Action item -
Every record below should be repeated exactly. Omit the pictures.
(Records to process)
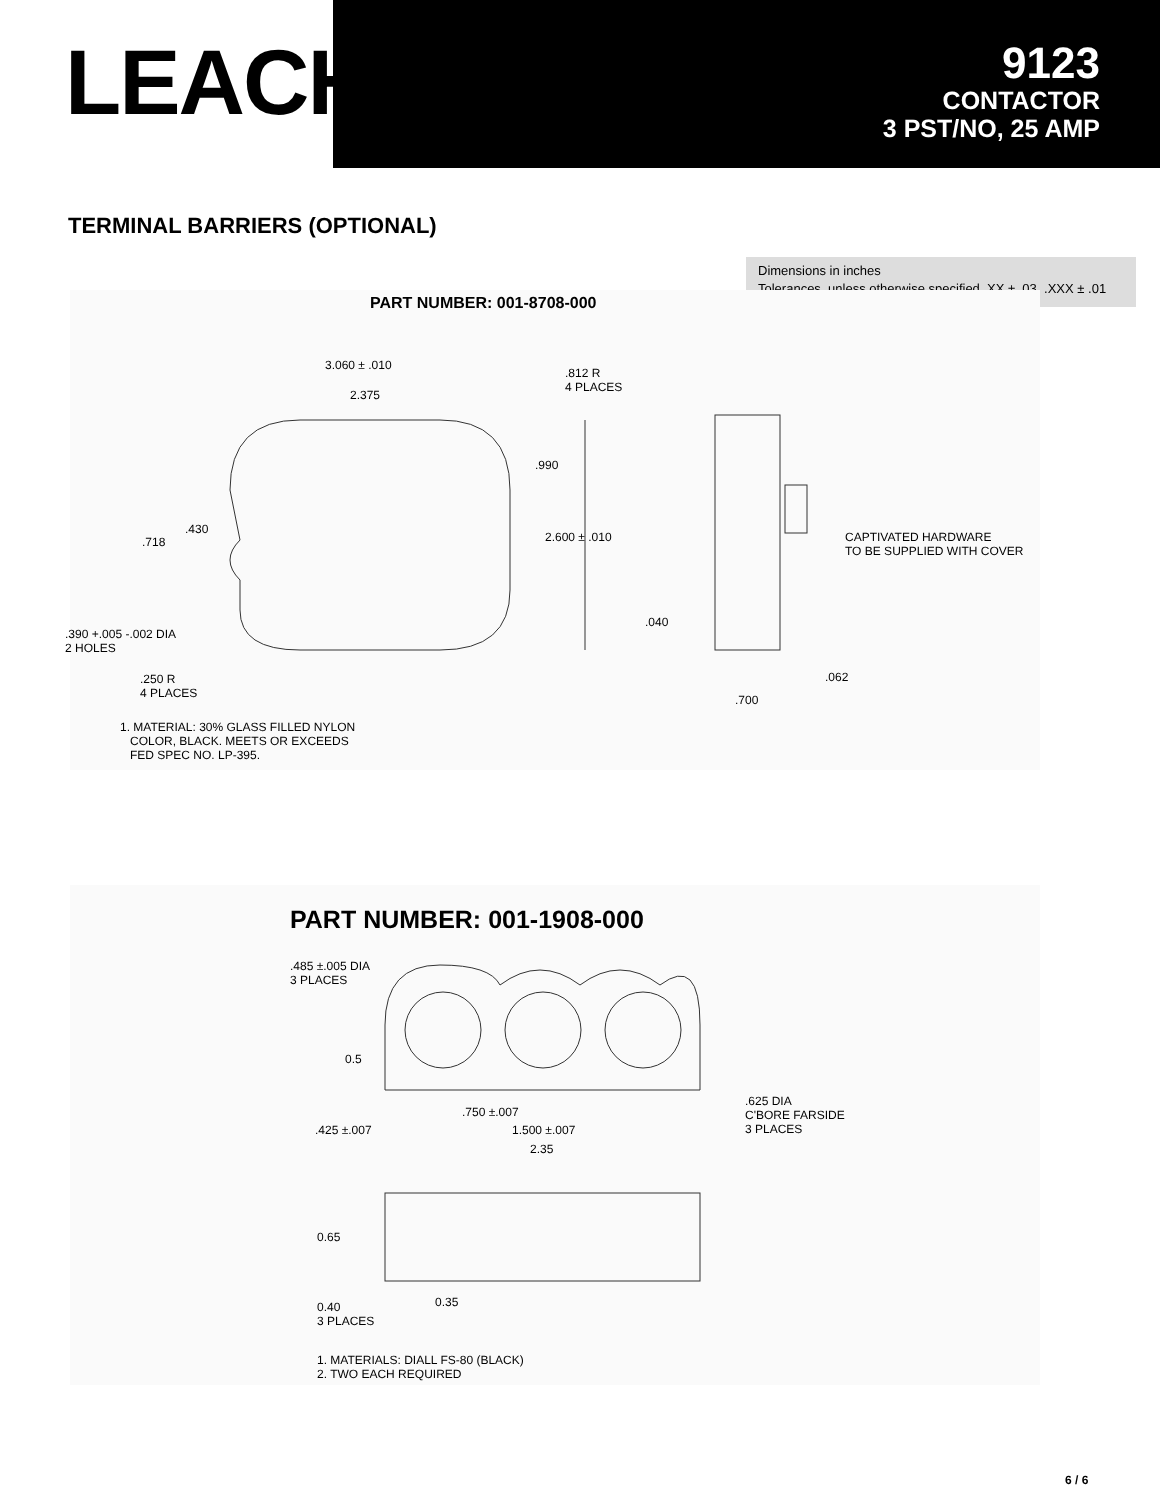LEACH<sup>®</sup>
9123
CONTACTOR
3 PST/NO, 25 AMP
TERMINAL BARRIERS (OPTIONAL)
Dimensions in inches
Tolerances, unless otherwise specified, XX ± .03, .XXX ± .01
PART NUMBER: 001-8708-000
3.060 ± .010
2.375
.812 R
4 PLACES
.990
.430
.718 2.600 ± .010 CAPTIVATED HARDWARE
TO BE SUPPLIED WITH COVER
.040
.390 +.005 -.002 DIA
2 HOLES
.062 .250 R
4 PLACES .700
1. MATERIAL: 30% GLASS FILLED NYLON
COLOR, BLACK. MEETS OR EXCEEDS
FED SPEC NO. LP-395.
PART NUMBER: 001-1908-000
.485 ±.005 DIA
3 PLACES
0.5
.625 DIA
C'BORE FARSIDE
3 PLACES
.750 ±.007
.425 ±.007 1.500 ±.007
2.35
0.65
0.35 0.40
3 PLACES
1. MATERIALS: DIALL FS-80 (BLACK)
2. TWO EACH REQUIRED
6 / 6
(End Records to process)
Response area -
LEACH<sup>®</sup>
9123
CONTACTOR
3 PST/NO, 25 AMP
TERMINAL BARRIERS (OPTIONAL)
Dimensions in inches
Tolerances, unless otherwise specified, XX ± .03, .XXX ± .01
PART NUMBER: 001-8708-000
3.060 ± .010
2.375
.812 R
4 PLACES
.990
.430
.718 2.600 ± .010 CAPTIVATED HARDWARE
TO BE SUPPLIED WITH COVER
.040
.390 +.005 -.002 DIA
2 HOLES
.062 .250 R
4 PLACES .700
1. MATERIAL: 30% GLASS FILLED NYLON
COLOR, BLACK. MEETS OR EXCEEDS
FED SPEC NO. LP-395.
PART NUMBER: 001-1908-000
.485 ±.005 DIA
3 PLACES
0.5
.625 DIA
C'BORE FARSIDE
3 PLACES
.750 ±.007
.425 ±.007 1.500 ±.007
2.35
0.65
0.35 0.40
3 PLACES
1. MATERIALS: DIALL FS-80 (BLACK)
2. TWO EACH REQUIRED
6 / 6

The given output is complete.